[[ Data records, beginning ]]
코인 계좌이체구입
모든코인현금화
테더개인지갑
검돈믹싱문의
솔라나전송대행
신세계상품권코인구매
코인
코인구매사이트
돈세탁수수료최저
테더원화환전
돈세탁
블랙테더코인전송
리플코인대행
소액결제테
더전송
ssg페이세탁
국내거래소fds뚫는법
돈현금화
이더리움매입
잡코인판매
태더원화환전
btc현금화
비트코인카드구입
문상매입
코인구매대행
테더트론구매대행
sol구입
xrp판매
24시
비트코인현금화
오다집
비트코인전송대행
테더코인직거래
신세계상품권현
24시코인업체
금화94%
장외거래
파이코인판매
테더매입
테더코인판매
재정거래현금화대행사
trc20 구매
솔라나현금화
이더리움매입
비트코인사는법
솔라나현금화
[[ Data records, end ]]
* [What you need to do]
Line by line, reproduce the data above exactly.

* [Output for this exercise]
코인 계좌이체구입
모든코인현금화
테더개인지갑
검돈믹싱문의
솔라나전송대행
신세계상품권코인구매
코인
코인구매사이트
돈세탁수수료최저
테더원화환전
돈세탁
블랙테더코인전송
리플코인대행
소액결제테
더전송
ssg페이세탁
국내거래소fds뚫는법
돈현금화
이더리움매입
잡코인판매
태더원화환전
btc현금화
비트코인카드구입
문상매입
코인구매대행
테더트론구매대행
sol구입
xrp판매
24시
비트코인현금화
오다집
비트코인전송대행
테더코인직거래
신세계상품권현
24시코인업체
금화94%
장외거래
파이코인판매
테더매입
테더코인판매
재정거래현금화대행사
trc20 구매
솔라나현금화
이더리움매입
비트코인사는법
솔라나현금화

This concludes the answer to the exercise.